It's the middle of the night and I can't sleep, so I'm checking the news feeds ahead of the release of the performance data at 9.30 am. There's plenty of interpretation already. But the prize must go to the Express: "Jobs scheme 'helps 20,000 a month'". Yes, they've taken the ERSA's spin and published it as the facts, ignoring deliberately the reality that this is people who've found any sort of work, temporary, part-time, which got them off the books for a little while. "Almost a third of those who started the Work Programme in June 2011 have been supported into a job so far, said the ERSA. More than 64,000 people found work under the programme in the three months to September, it was reported." (The words "helps" and "supported" will startle many people who know that the providers had nothing to do with it.) But this is what Mark Hoban and the government wanted, of course. Don't bother with the facts - that the figures for sustained jobs are appalling - just spin dizzily so that Express readers get the propaganda.

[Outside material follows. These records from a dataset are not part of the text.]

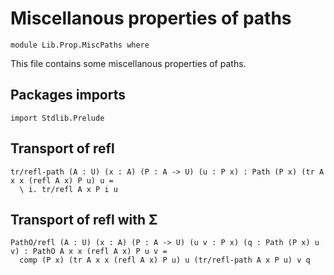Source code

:#+NAME: MiscPaths
#+AUTHOR: Johann Rosain

* Miscellanous properties of paths

  #+begin_src ctt
  module Lib.Prop.MiscPaths where
  #+end_src

This file contains some miscellanous properties of paths.

** Packages imports

   #+begin_src ctt
  import Stdlib.Prelude
#+end_src

** Transport of refl

#+begin_src ctt
  tr/refl-path (A : U) (x : A) (P : A -> U) (u : P x) : Path (P x) (tr A x x (refl A x) P u) u =
    \ i. tr/refl A x P i u
#+end_src

** Transport of refl with \Sigma

#+begin_src ctt
  PathO/refl (A : U) (x : A) (P : A -> U) (u v : P x) (q : Path (P x) u v) : PathO A x x (refl A x) P u v =
    comp (P x) (tr A x x (refl A x) P u) u (tr/refl-path A x P u) v q
#+end_src
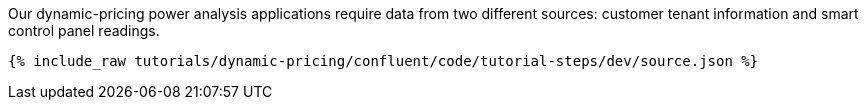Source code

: Our dynamic-pricing power analysis applications require data from two different sources: customer tenant information and smart control panel readings.

++++
<pre class="snippet"><code class="json">{% include_raw tutorials/dynamic-pricing/confluent/code/tutorial-steps/dev/source.json %}</code></pre>
++++

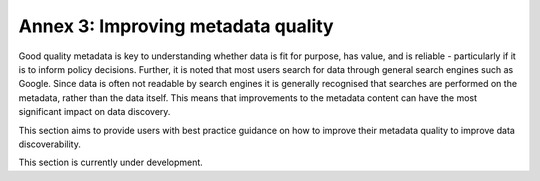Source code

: Annex 3: Improving metadata quality
===================================

Good quality metadata is key to understanding whether data is fit for purpose, has value, and is reliable - particularly if it is to 
inform policy decisions. Further, it is noted that most users search for data through general search engines such as Google. Since data is often not readable by search engines it is generally recognised that searches are performed on the metadata, rather than the data itself. This means that improvements to the metadata content can have the most significant impact on data discovery.

This section aims to provide users with best practice guidance on how to improve their metadata quality to improve data discoverability.

This section is currently under development.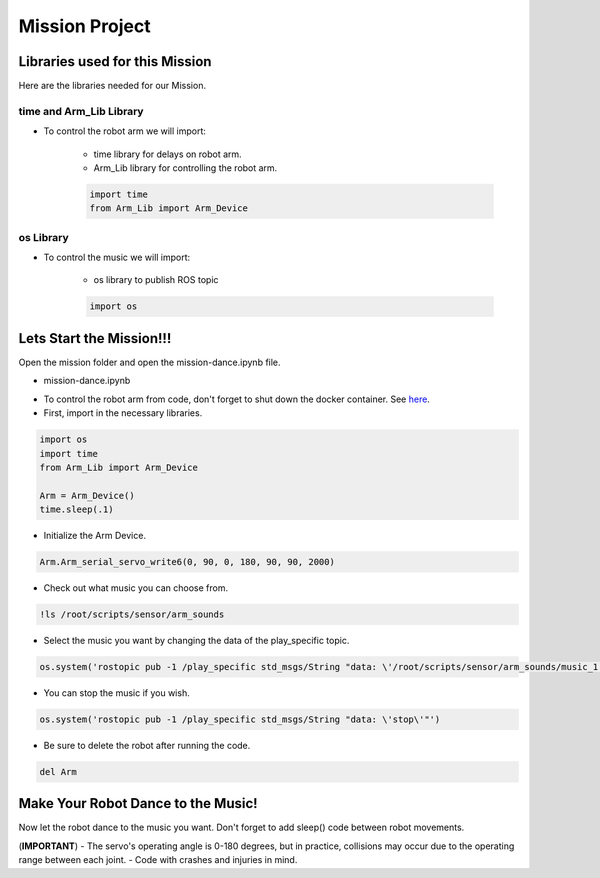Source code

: Mission Project
==================

.. raw:: html

    <div style="background: #C3F8FF" class="admonition note custom">
        <p style="background: light-blue" class="admonition-title">
            Project Name: Make Your Robot Dance to the Music!
        </p>
        <div class="line-block">
            <div class="line"><strong>-</strong> This mission is a <strong>group project.</strong></div>
            <div class="line"><strong>-</strong> Within your team, create a custom robot arm control system.</div>
            <div class="line"><strong>-</strong> System should be able to: </div>
            <div class="line">&emsp;<strong>2.</strong> Controls that would allow the robot arm to move and pick up objects.</div>
            <div class="line">&emsp;<strong>3.</strong> Ability to play and stop the music while operating above tasks.</div>
            <div class="line"><strong>-</strong> It is recommended that the final code be on the Leaders computer. (Simultaneous commands to the robot must be avoided!)</div>
        </div>
    </div>


Libraries used for this Mission
------------------------------------------

Here are the libraries needed for our Mission.


time and Arm_Lib Library
^^^^^^^^^^^^^^^^^^^^^^^^^^^^^

- To control the robot arm we will import:

    - time library for delays on robot arm.
    - Arm_Lib library for controlling the robot arm.
    
    .. code-block:: python 

        import time
        from Arm_Lib import Arm_Device


os Library
^^^^^^^^^^^^^^^^^^^^^^^^^^^^^

- To control the music we will import:

    - os library to publish ROS topic

    .. code-block:: python 

        import os


Lets Start the Mission!!!
----------------------------


Open the mission folder and open the mission-dance.ipynb file.

- mission-dance.ipynb

.. thumbnail:: /_images/courses/course_4/arm_dance/mission_dance.png

- To control the robot arm from code, don't forget to shut down the docker container. See `here <https://zeta-edu-lecture.readthedocs.io/en/latest/lecture_courses/course_1/5.robot_arm_ex/2.basic_control/2.before_starting.html>`_.

- First, import in the necessary libraries.

.. code-block:: python

    import os
    import time
    from Arm_Lib import Arm_Device

    Arm = Arm_Device()
    time.sleep(.1)

- Initialize the Arm Device.

.. code-block:: python

    Arm.Arm_serial_servo_write6(0, 90, 0, 180, 90, 90, 2000)

- Check out what music you can choose from.

.. thumbnail:: /_images/courses/course_4/arm_dance/gui_dance1.png

.. code-block:: python

    !ls /root/scripts/sensor/arm_sounds

- Select the music you want by changing the data of the play_specific topic.

.. code-block:: python 

    os.system('rostopic pub -1 /play_specific std_msgs/String "data: \'/root/scripts/sensor/arm_sounds/music_1.mp3\'"')

- You can stop the music if you wish.

.. code-block:: python 

    os.system('rostopic pub -1 /play_specific std_msgs/String "data: \'stop\'"')

- Be sure to delete the robot after running the code. 

.. code-block:: python 

    del Arm

Make Your Robot Dance to the Music!
-------------------------------------------------

Now let the robot dance to the music you want. Don't forget to add sleep() code between robot movements.

.. thumbnail:: /_images/courses/course_4/arm_dance/gui_dance2.png
    
 
(**IMPORTANT**) 
- The servo's operating angle is 0-180 degrees, but in practice, collisions may occur due to the operating range between each joint. 
- Code with crashes and injuries in mind.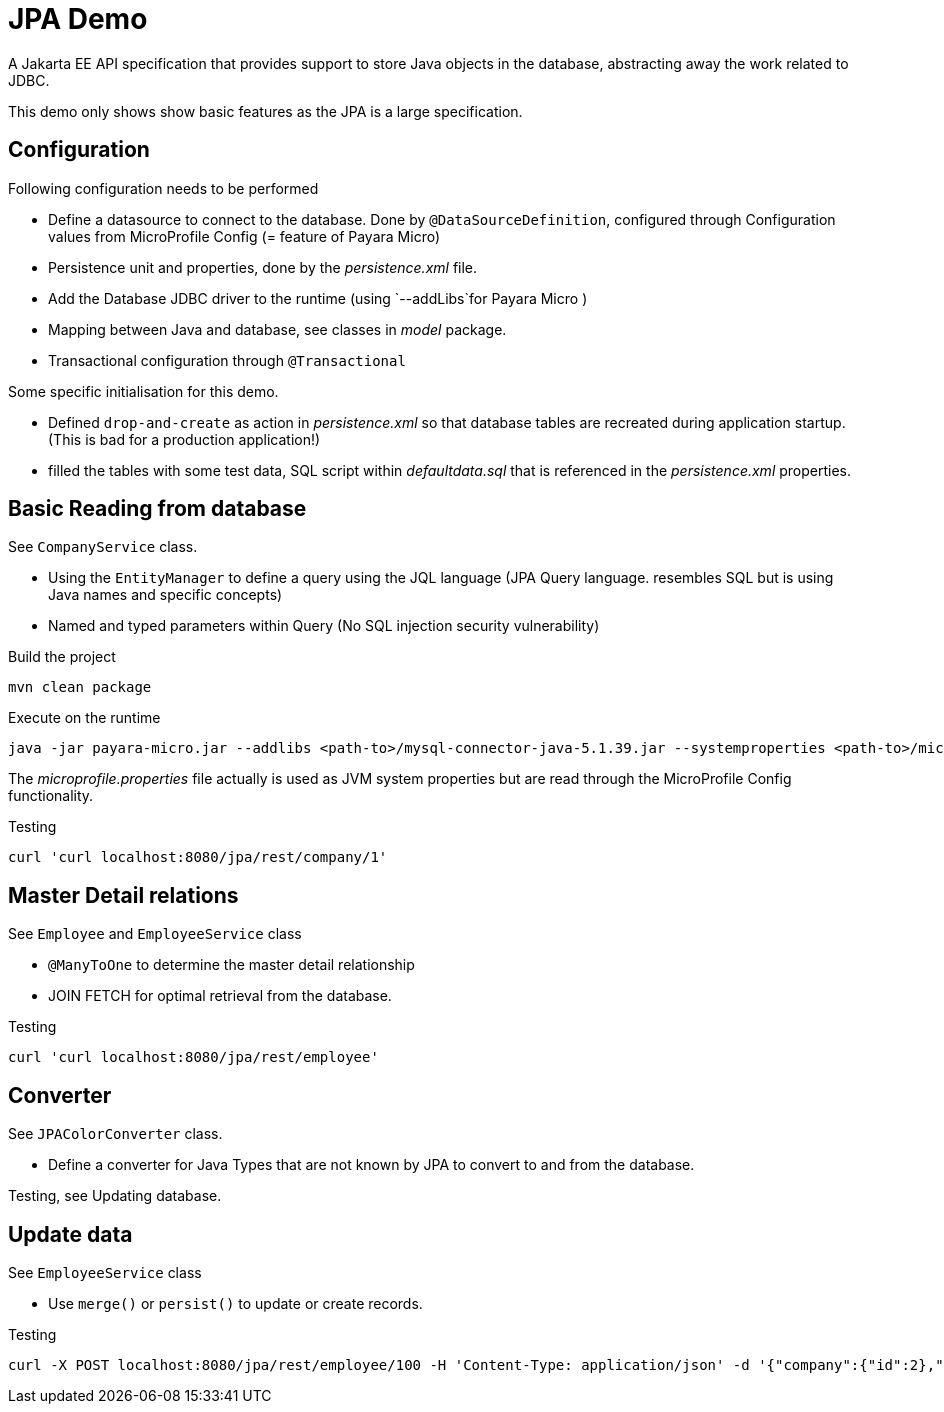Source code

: = JPA Demo

A Jakarta EE API specification that provides support to store Java objects in the database, abstracting away the work related to JDBC.

This demo only shows show basic features as the JPA is a large specification.

== Configuration

Following configuration needs to be performed

* Define a datasource to connect to the database. Done by `@DataSourceDefinition`, configured through Configuration values from MicroProfile Config (= feature of Payara Micro)
* Persistence unit and properties, done by the _persistence.xml_ file.
* Add the Database JDBC driver to the runtime (using `--addLibs`for Payara Micro )
* Mapping between Java and database, see classes in _model_ package.
* Transactional configuration through `@Transactional`

Some specific initialisation for this demo.

- Defined `drop-and-create` as action in _persistence.xml_ so that database tables are recreated during application startup. (This is bad for a production application!)
- filled the tables with some test data, SQL script within _defaultdata.sql_ that is referenced in the _persistence.xml_ properties.

== Basic Reading from database

See `CompanyService` class.

- Using the `EntityManager` to define a query using the JQL language (JPA Query language. resembles SQL but is using Java names and specific concepts)
- Named and typed parameters within Query (No SQL injection security vulnerability)

Build the project

[source,Shell]
----
mvn clean package

----

Execute on the runtime

[source,Shell]
----
java -jar payara-micro.jar --addlibs <path-to>/mysql-connector-java-5.1.39.jar --systemproperties <path-to>/microprofile.properties <path-to>/jpa.war

----

The _microprofile.properties_ file actually is used as JVM system properties but are read through the MicroProfile Config functionality.

Testing 

[source,Shell]
----
curl 'curl localhost:8080/jpa/rest/company/1'

----

== Master Detail relations

See  `Employee` and `EmployeeService` class

- `@ManyToOne`  to determine the master detail relationship
- JOIN FETCH for optimal retrieval from the database.


Testing

[source,Shell]
----
curl 'curl localhost:8080/jpa/rest/employee'
----


== Converter

See `JPAColorConverter` class.

- Define a converter for Java Types that are not known by JPA to convert to and from the database.

Testing, see Updating database.

== Update data

See `EmployeeService` class

- Use `merge()` or `persist()` to update or create records.

Testing

[source,Shell]
----
curl -X POST localhost:8080/jpa/rest/employee/100 -H 'Content-Type: application/json' -d '{"company":{"id":2},"firstName":"Leslie3","gender":"FEMALE","hireDate":"2018-08-31T22:00:00Z[UTC]","id":100,"lastName":"Andrews", "favoriteColor": "200:50:50"}'
----
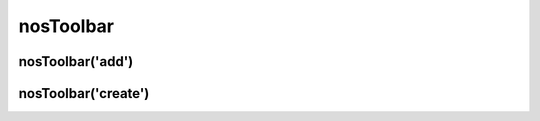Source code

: nosToolbar
##########

.. js:function:: $container.nosToolbar([method [, options [, ... ]]])

	Manage back-office's toolbars. This is a :term:`function with sub-functions`.

	:param mixed method: The sub-function name, ``add`` (default) or ``create``. If omit, this is the first parameter of the default sub-function :js:func:`nosToolbar.add()`.
	:param mixed options: Parameters of the sub-function.

nosToolbar('add')
*****************

.. js:function:: nosToolbar.add(element [, right_side ])

	Add element to toolbar on which depends the DOM element in jQuery container. If no toolbar exist, create one on the fly.

	:param mixed element: Can be HTML code, a DOM element or a jQuery container.
	:param boolean right_side: Default ``false``, if ``true`` element added at the right side of the toolbar.

	.. code-block:: js

		$(domContext).nosToolbar('add', element, right_side);

		\\ or
		$(domContext).nosToolbar(element, right_side);

		\\ Add a button, right side of toolbar
		$(domContext).nosToolbar('<button>Exemple</button>', true);

		\\ Add a link, left side of toolbar
		var $a = $('<a href="#">Exemple</a>');
		$(domContext).nosToolbar($a);

nosToolbar('create')
********************

.. js:function:: nosToolbar.create()

	Add a toolbar above the DOM element in jQuery container.

	.. code-block:: js

		$(domContext).nosToolbar('create');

The Independent goes with "Government's Work Programme only helps one person in three find a job". They do report the ERSA's figures, but understand the spin.
The Guardian has published the full data which the private companies have put out and asked readers if they can do anything with it. Good for them.
The Financial Times yesterday had access to the actual figures and reported that the best-performing company, Serco, earned nearly double what the worst-performing, Prospects, earned.
So as as we await the actual figures (and I hope I can get some sleep in before then) we can already see what the press are going to make of it. Accurate reporting? Some papers don't know what that means.